Uma dificuldade maior não é situar o início da Revolução Russa, mas o seu fim. O fim teria se dado com a derrota militar do governo provisório poucos dias após o levante de Petrogrado em Outubro? Ou o fim se daria com o término da guerra civil (1918-1920)? Talvez alguém poderia diz que a Revolução morreu junto com o seu inconteste líder, Lênin, no ano de 1924. Em todo o caso, nesta história a autora situa o fim da Revolução Russa nos anos de 1937-38, durante os chamados grandes expurgos stalinistas, que por um lado levaram à prisão política membros de todos os níveis do partido e por outro (este lado talvez não muito relevado pela autora) levaram a maior unidade político-ideológica do partido e da sociedade, possibilitando um fortalecimento imprescindível para a derrota militar do nazi-fascismo na II Guerra Mundial.

A historiadora refere-se aos expurgos como uma experiência análoga ao terror jacobino de 1794 no contexto da revolução francesa. Já na sua introdução, a autora compartilha sua visão social de mundo que não é de forma alguma revolucionária. Mas em todo caso, uma questão suscitada na obra e que terá repercussão com a própria significação da História da Revolução Russa no presente é a seguinte: como o furor ideológico que move os revolucionários se adequa às exigências de um tempo pós-revolucionário, quando as forças destrutivas e criativas da sociedade encontram-se exaustas? O que fazer quando surge o imperativo de estabilizar as coisas? Como dar um fim à revolução vitoriosa sem rejeitá-la no plano ideológico e prático? Este parece ser um dos aspectos mais intrigantes do período stalinista que, diga-se de passagem, se mostra do ponto de vista da historiadora australiana como o mais fiel herdeiro do leninismo.   

Stálin lançou o primeiro plano quinquenal como algo com a mesma importância que a decisão do CC bolchevique de tomar o poder em outubro de 1917. Foi um plano que tinha como escopo no mais curto espaço de tempo industrializar a Rússia, com ênfase na indústria de base, especialmente aço, ferro e carvão. Neste contexto, foi necessário garantir o fornecimento de grãos pelos camponeses, implicando na necessidade de coletivização e dura repressão aos especuladores. Uma verdadeira “revolução pelo alto” nas palavras da historiadora.

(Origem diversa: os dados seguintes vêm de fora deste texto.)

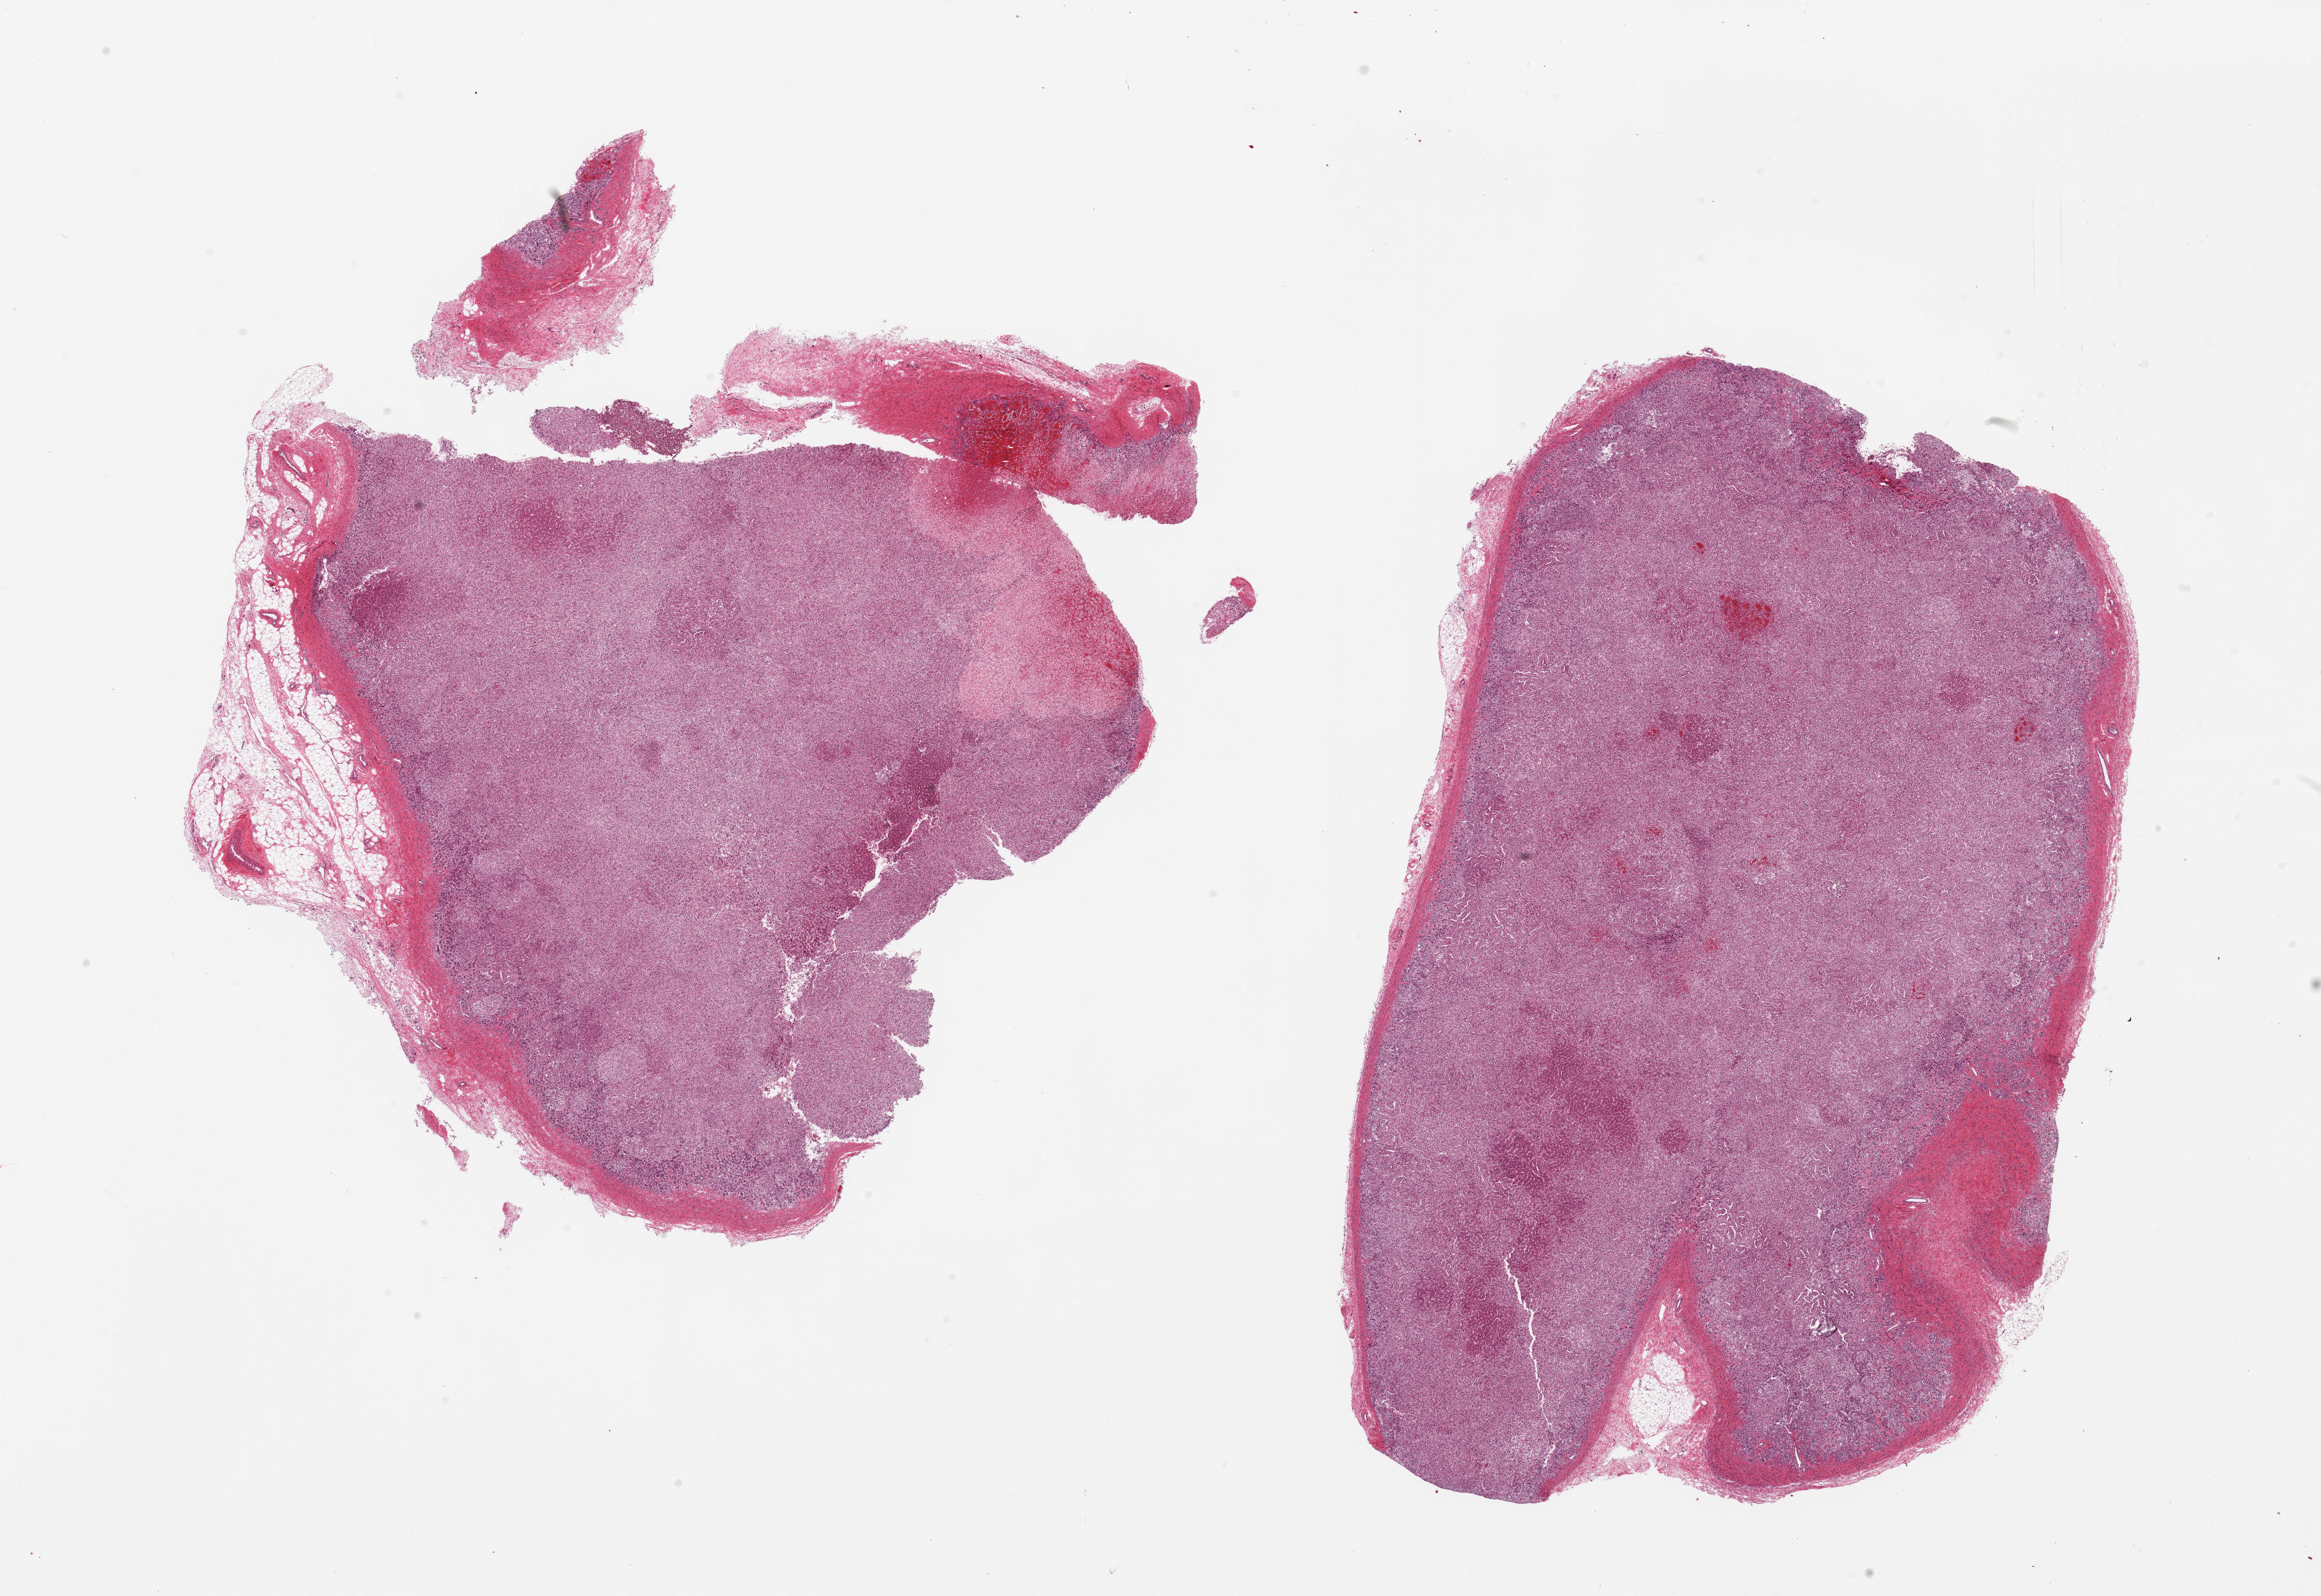
Hematoxylin and eosin (H&E) whole-slide image — whole scanned area (about 27.6 x 19.0 mm, from a 20x scan) shown as a low-resolution overview. PAXgene-fixed, paraffin-embedded tissue. Section of adrenal gland (target tissue). Tissue donor sample. Donor sex: male.
• pathologist's review note for this sample: 2 pieces; minimal attachment of fat, focal hemorrhage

Talvez a autora esteja correta parcialmente ao chamar nós os  revolucionários de todos os tempos e lugares “de fascinados por metas grandiosas e irrealistas”: talvez acabemos acreditando interiormente  que a sociedade pode ser uma tábula rasa na qual a revolução poderá ser escrita. Reconhecer as dificuldades do encerramento do desafio revolucionário certamente não significa para nós renunciar ao horizonte revolucionário.